After finding this value of ‘k’, the rest of the clustering procedure is the same.

This above image is a brief explanation of how the procedure follows when the elbow point technique comes into play.

### Advantages of K-means Clustering in ML

- It works well with large datasets and it’s very easy to implement.
- In clustering, especially in K-means, we have the benefit of having a convergence stage in the final as it’s a good indicator of stable clusters. The program stops when the best result comes out.
- We can use numerous examples as data in it. It is a very adaptive type of algorithm.
- It can create clusters of a variety of shapes that gives much broader importance to the data visualization part.
- The clusters of k-means do not overlap with each other as they prove to be non-hierarchical.
- K-means is faster than hierarchical clustering.
- The clusters produced can be a lot dense and tighter than hierarchical clustering due to the presence of globular clusters.

### Disadvantages of K-means Clustering in machine Learning

- We need to choose the value of ‘k’ by ourselves. Or we can use a longer method like the elbow point method. But, it would still take time.
- It’s hard to cluster for varying density and size.
- Outliers can cause problems for the position of the centroid. If an outlier is in the cluster, it would alter the centroid position
- This isn’t suitable for a non-convex shaped cluster.

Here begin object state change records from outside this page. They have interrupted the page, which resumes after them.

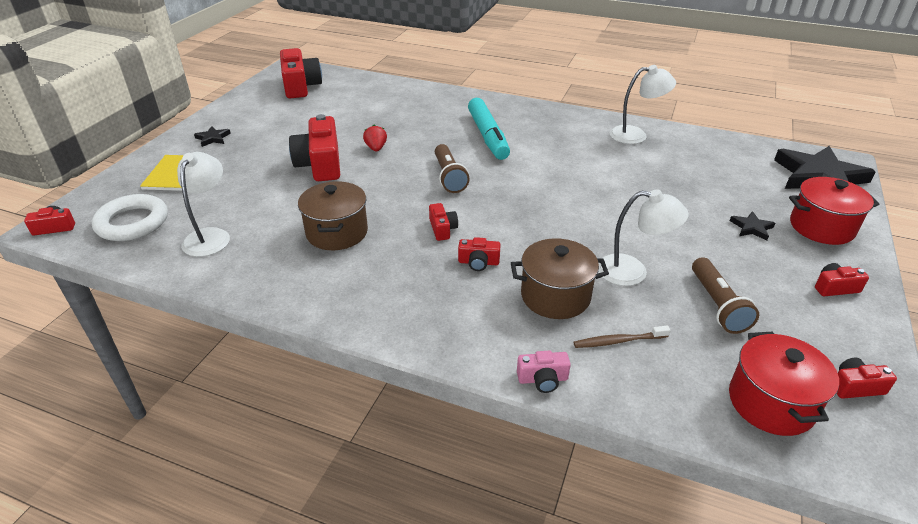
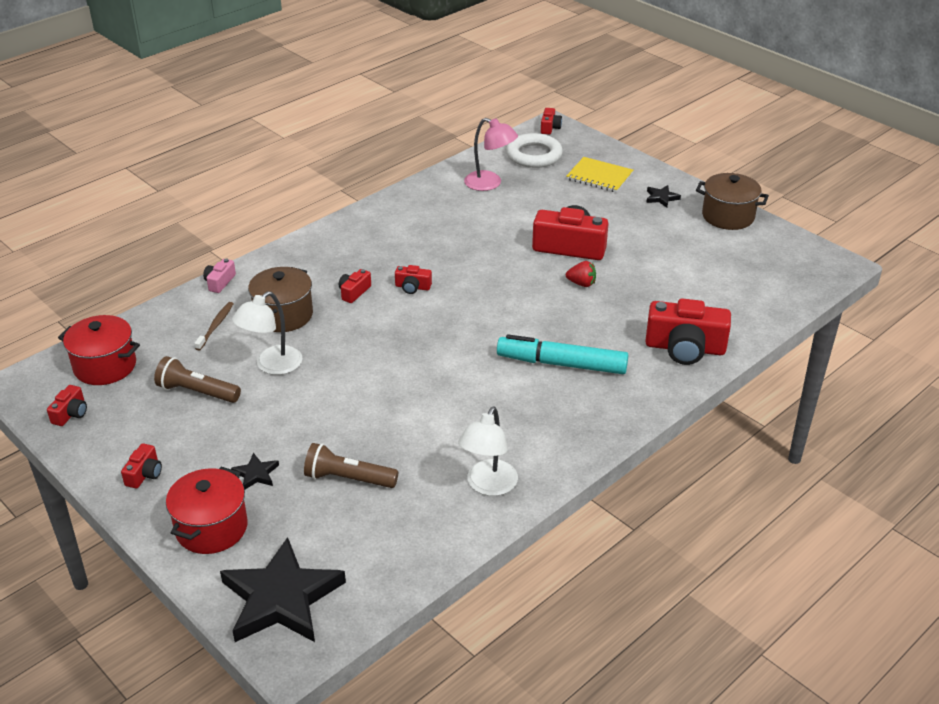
camera: 115 degrees right, 0 degrees up
white lamp [177,152,230,257] -> pink lamp [464,118,518,191]
red camera [280,48,322,98] -> red camera moved to [645,298,731,365]
brown pot [298,181,368,250] -> brown pot moved to [696,173,769,230]
brown flashlight [435,144,470,193] -> brown flashlight moved to [304,443,398,488]

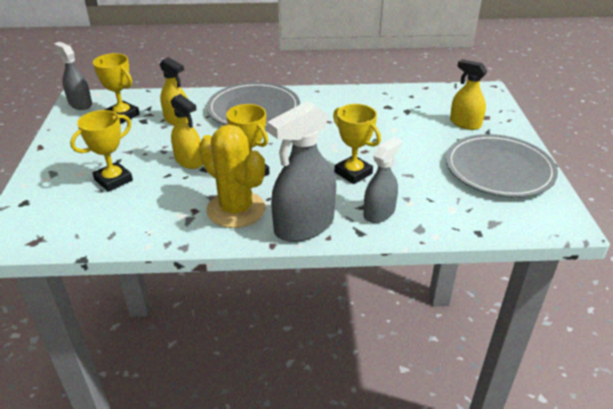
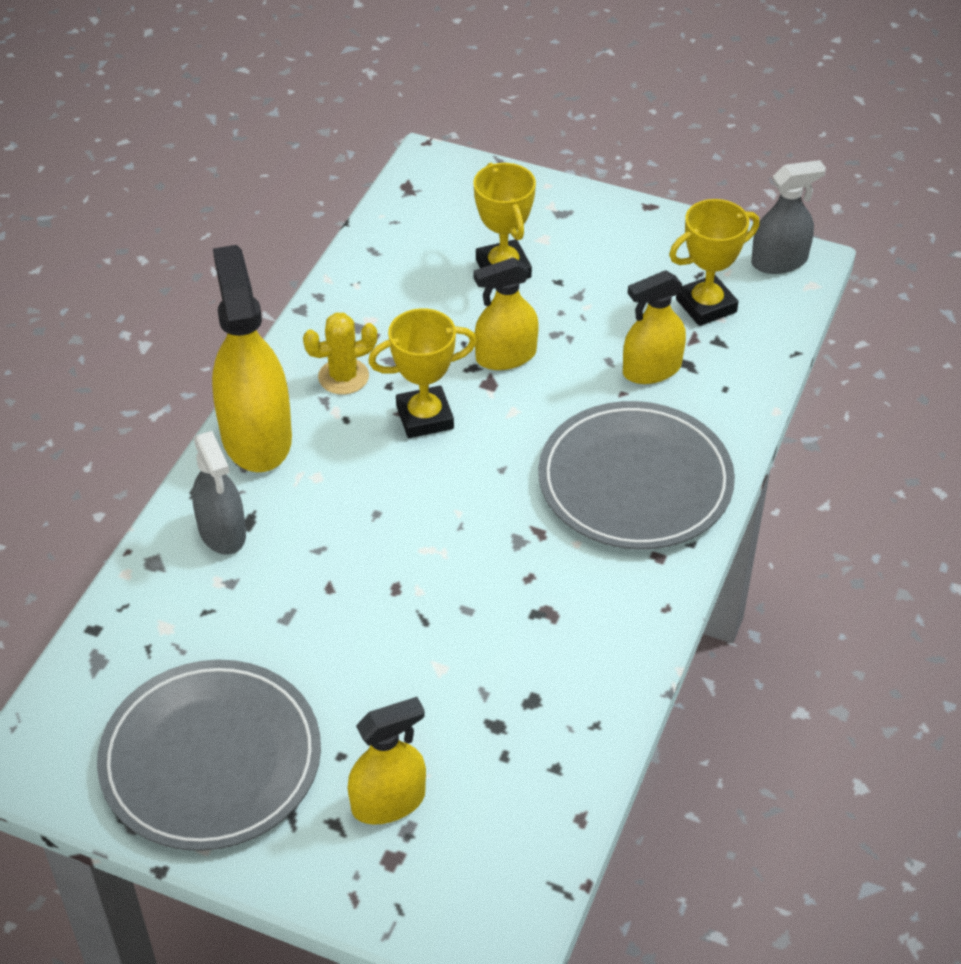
camera: 115 degrees right, 10 degrees up
yellow cactus [199,125,265,228] -> yellow cactus [303,313,377,395], size x0.55
grey spray bottle [267,101,336,242] -> yellow spray bottle [212,245,292,472]
yellow trophy [333,104,381,184] -> none

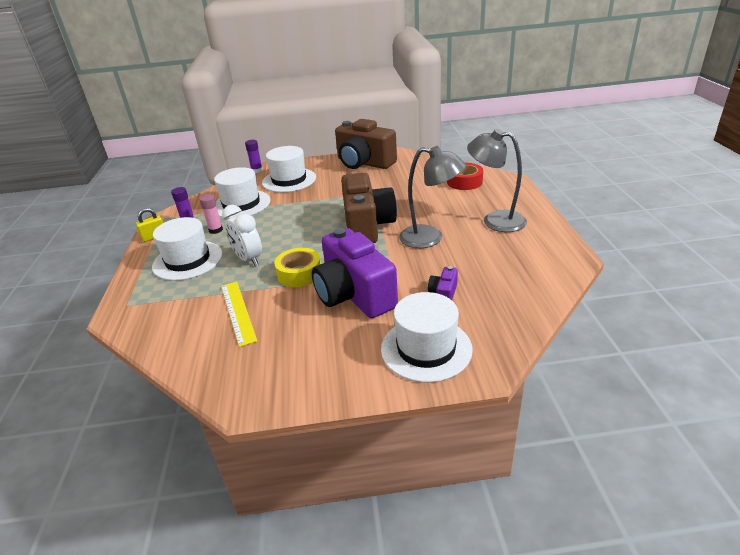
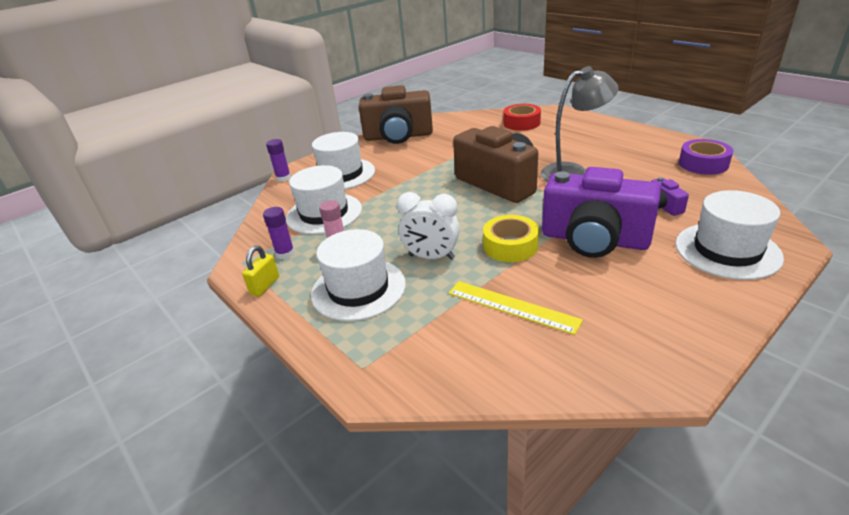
camera: 35 degrees left, 0 degrees up
grey lamp [467,129,527,232] -> none
none -> purple tape [679,139,733,175]

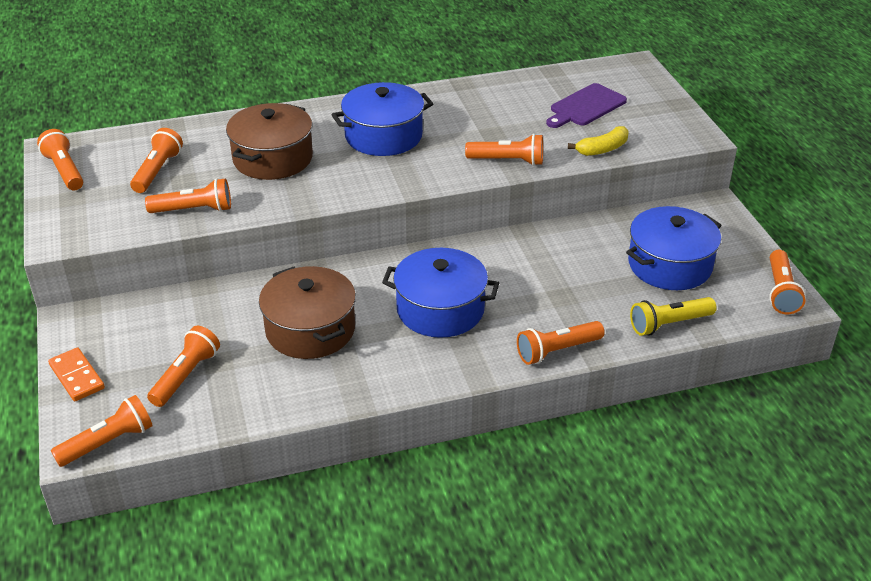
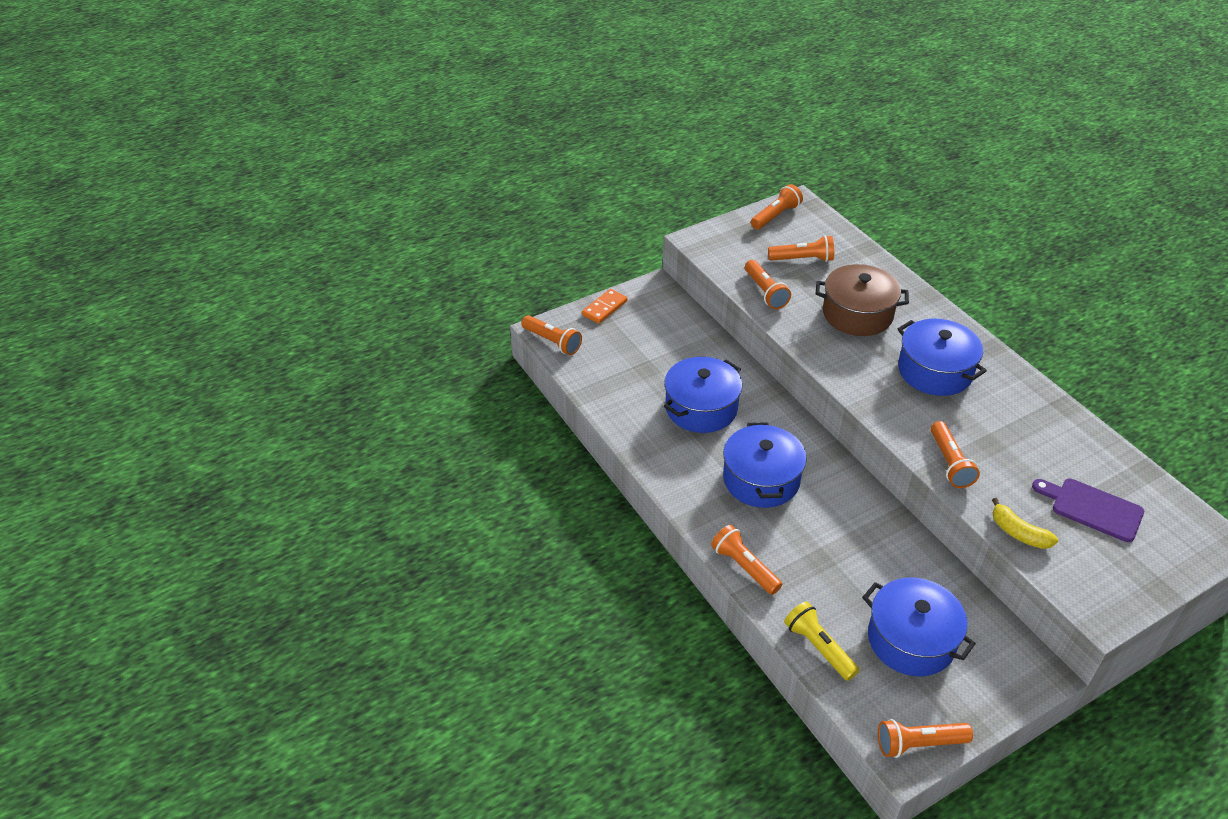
camera: 75 degrees right, 5 degrees up
orange flashlight [147,326,220,407] -> none
brown pot [259,266,356,359] -> blue pot [664,357,742,433]

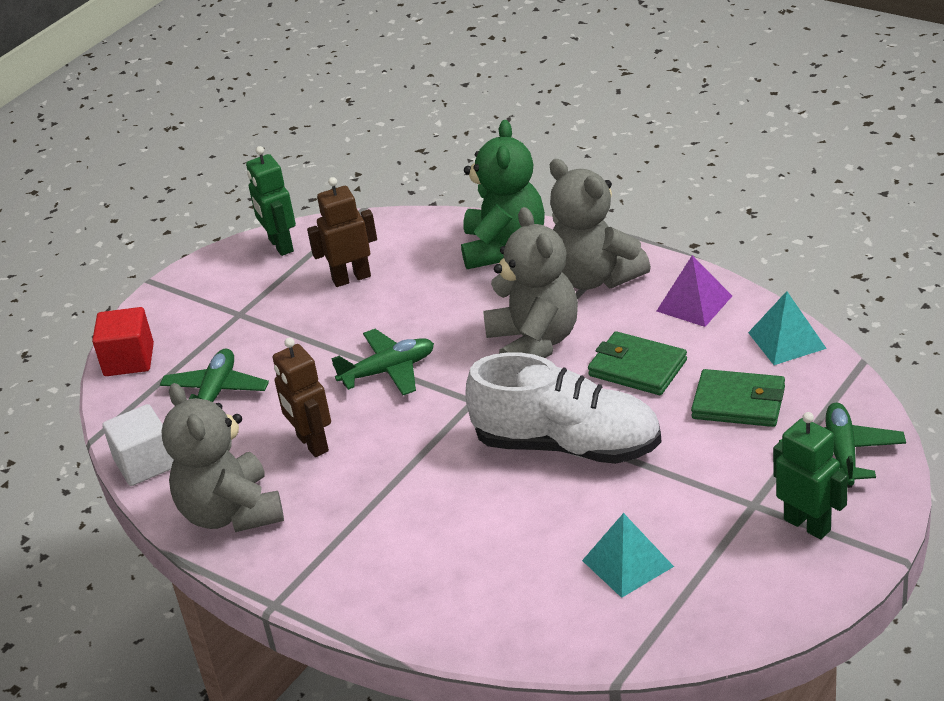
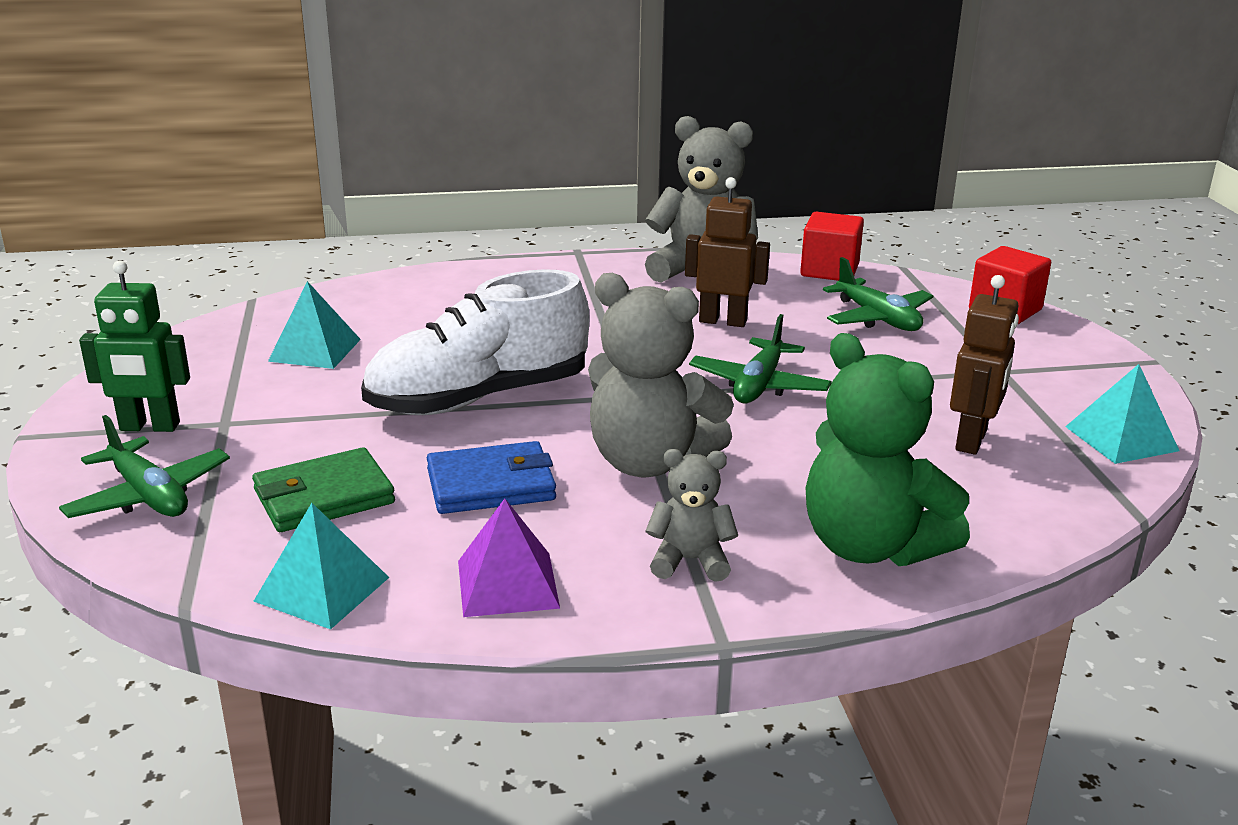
camera: 130 degrees right, 10 degrees down
white cube [102,404,174,486] -> red cube [800,212,864,281]
green robot [246,146,296,256] -> turquoise pyramid [1065,364,1180,464]
grey teddy bear [550,159,651,290] -> grey teddy bear [646,449,738,582], size x0.53
green wallet [588,331,687,395] -> blue wallet [427,441,556,514]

### K-Means Clustering Applications

We have various interesting areas of application of K-means Clustering.

**1. Insurance Fraud Detection**

We make use of past data and also we draw various patterns to make sure that if any new case comes, it would definitely incline towards any specific cluster that the algorithms have created.

It’s an important thing to do as it can really help us to **reduce** insurance fraud.

**2. Search Engines**

The algorithm helps to form various clusters of possible results.

If any search happens using the search engine, the result will be from a particular cluster, as search engines have a huge collection of clusters.

The query would incline to a particular one prompting the algorithm to give out the accurate result.

**3. Customer Segmentation**

Companies find this very beneficial for improving their customer base.

They would generally create various clusters of types of customers and would specifically target a few of them to improve their campaign.

**4. Crime Hot-Spot Detection**

This is a useful one for any city’s police department.

Using this model, they would identify specific areas with a high frequency of crimes and can gain a lot of information from this.

**5. Diagnostic Systems**

In the medical profession, professionals deal with various cases of ailments, both severe and normal.

This clustering algorithm can help them in various ways like, detect ailments by taking in data of symptoms.

They can also help in being smart support systems and help in making better decisions.

### Conclusion

So, we had an in-depth discussion in the middle section, where we saw the working of the k-means clustering algorithm.

We learned some new stuff like the elbow point technique that were newer ways to calculate ‘k’.

This article was also about understanding the **inner concepts** of the algorithm.

We also looked at some pros and cons of k-means. And finally, tried to wrap the topic with some diverse applications that we can learn about.